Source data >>
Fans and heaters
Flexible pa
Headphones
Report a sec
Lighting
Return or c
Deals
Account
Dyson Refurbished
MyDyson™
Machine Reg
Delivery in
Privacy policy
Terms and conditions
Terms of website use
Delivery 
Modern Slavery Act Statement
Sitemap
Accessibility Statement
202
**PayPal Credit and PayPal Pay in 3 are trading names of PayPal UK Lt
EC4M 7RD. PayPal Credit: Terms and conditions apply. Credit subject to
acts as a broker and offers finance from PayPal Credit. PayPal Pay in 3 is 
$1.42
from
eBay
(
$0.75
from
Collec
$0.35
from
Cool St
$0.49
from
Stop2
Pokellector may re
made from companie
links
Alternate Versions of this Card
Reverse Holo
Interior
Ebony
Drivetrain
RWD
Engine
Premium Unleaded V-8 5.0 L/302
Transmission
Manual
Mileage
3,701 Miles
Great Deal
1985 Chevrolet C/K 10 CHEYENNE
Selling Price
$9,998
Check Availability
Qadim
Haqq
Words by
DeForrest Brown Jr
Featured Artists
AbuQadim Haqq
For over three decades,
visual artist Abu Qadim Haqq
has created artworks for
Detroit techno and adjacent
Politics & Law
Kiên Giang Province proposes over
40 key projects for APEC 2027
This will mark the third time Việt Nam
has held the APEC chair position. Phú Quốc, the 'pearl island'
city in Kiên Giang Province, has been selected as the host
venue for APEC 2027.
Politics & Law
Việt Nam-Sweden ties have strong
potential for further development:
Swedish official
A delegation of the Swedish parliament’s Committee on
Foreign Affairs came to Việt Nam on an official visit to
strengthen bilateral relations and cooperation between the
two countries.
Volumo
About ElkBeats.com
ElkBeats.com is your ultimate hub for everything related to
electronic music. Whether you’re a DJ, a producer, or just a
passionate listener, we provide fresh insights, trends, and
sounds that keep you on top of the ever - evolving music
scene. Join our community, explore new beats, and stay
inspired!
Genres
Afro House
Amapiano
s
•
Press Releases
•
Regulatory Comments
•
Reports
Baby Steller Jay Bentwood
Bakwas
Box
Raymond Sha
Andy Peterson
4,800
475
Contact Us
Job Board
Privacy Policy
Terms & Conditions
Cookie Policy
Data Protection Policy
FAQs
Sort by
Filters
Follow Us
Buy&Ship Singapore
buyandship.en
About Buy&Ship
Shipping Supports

Exercise >> Every line in the entries above that has the word "APEC" should be identified and copied.

Response to the exercise >>
40 key projects for APEC 2027
has held the APEC chair position. Phú Quốc, the 'pearl island'
venue for APEC 2027.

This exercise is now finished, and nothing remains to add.